Our analysis has several limitations. We used a compartmental model which assumes homogeneous mixing among the entire population. Correctional facilities in reality do not exhibit homogeneous mixing, especially across divisions, buildings or tiers within the facility. Our model does not have the granularity to capture the influence of individuals on transmission dynamics. Our model assumes a relatively stationary population and only accounts for mixing within the jail. Jail populations are highly variable with frequent intakes and releases. Jailed individuals also have variable daily routines, such as where they eat or exercise, which are not accounted for in our model. We did not account for possible false positives, misdiagnosis, over-reporting or under-reporting in the dataset. Finally, the many interventions undertaken by the jail make it difficult to determine the causal influence of any one intervention.
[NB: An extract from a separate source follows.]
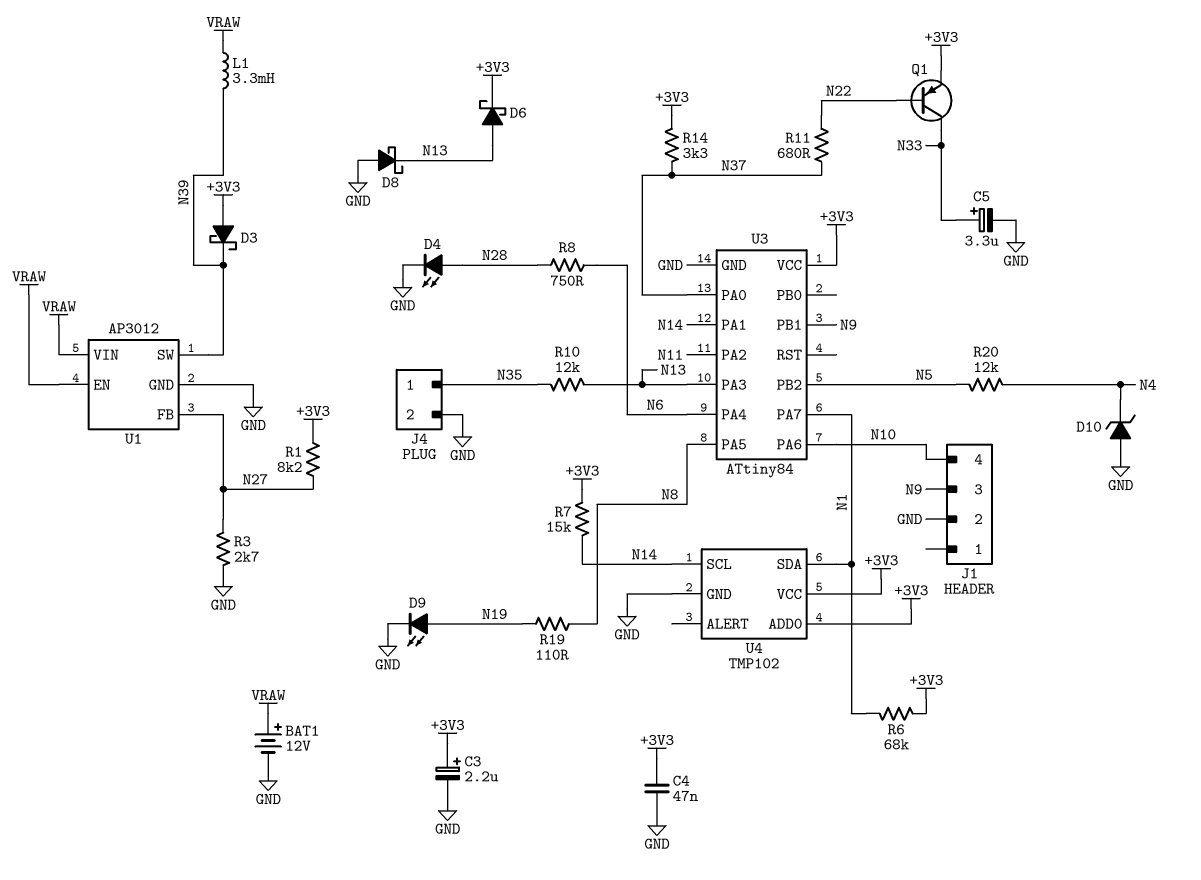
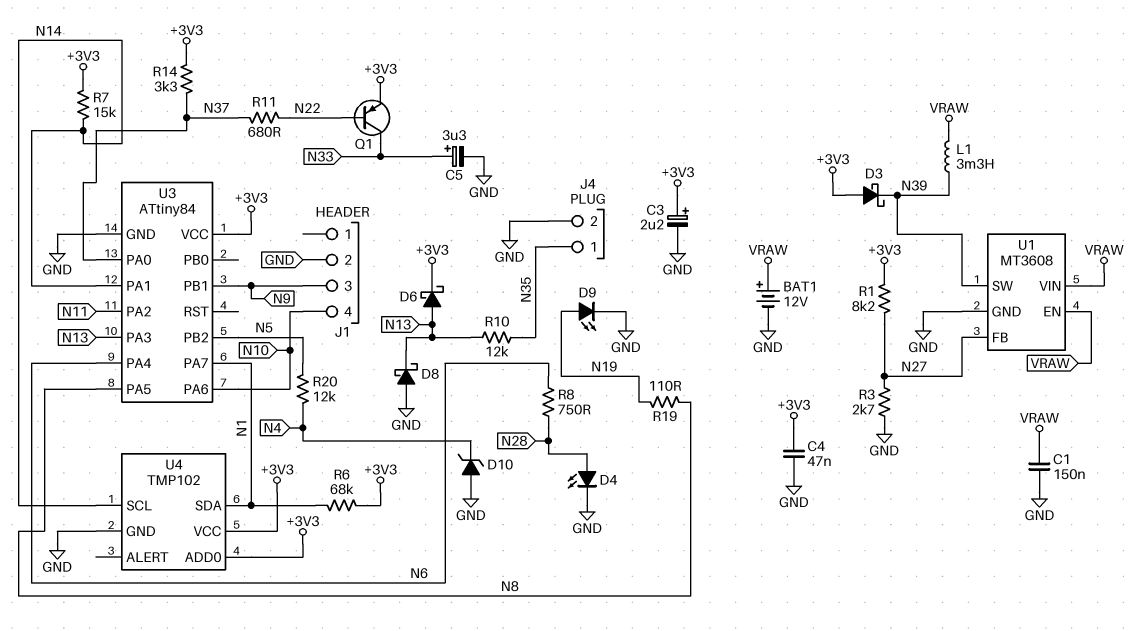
C1: none -> 150nF (GND, VRAW)
U1: AP3012 -> MT3608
Importantly, these limitations influence our estimates of β and R₀. We model the jail as a closed system and thus neglect exogeneous infection (eg, staff or new intake incarcerated individuals who contracted the disease in the community) that likely entered the jail before large-scale testing efforts. Because our analysis assumed that all new infections arise from internal transmission, we likely overestimate the true values of β and R₀, particularly in the early phases of the epidemic in the jail. Thus, conclusions resulting from our analysis should focus on the relative reductions of β and R₀ rather than the precise estimates of these values.

Conclusions

Despite the limitations of our analysis, we conclude that it is possible to mitigate the spread of COVID-19 even in correctional settings, where standard physical distancing practices are difficult to achieve, by implementing depopulation strategies, promoting increased single celling and asymptomatic testing with appropriate isolation. The large estimated reduction in the transmission rate (≥80%) from these three intervention strategies is comparable with standard social distancing measures in a community setting.25 Even when accounting for potential additional presymptomatic transmission, the relative reductions in β and R₀ remain very high, further reinforcing the effectiveness of depopulation, single celling and asymptomatic testing. As states and the federal government are focused on reopening economies and resurging numbers of cases in many states, strategies should be devised to protect those who are incarcerated and those who work in corrections by further limiting population increases so that future outbreaks are averted.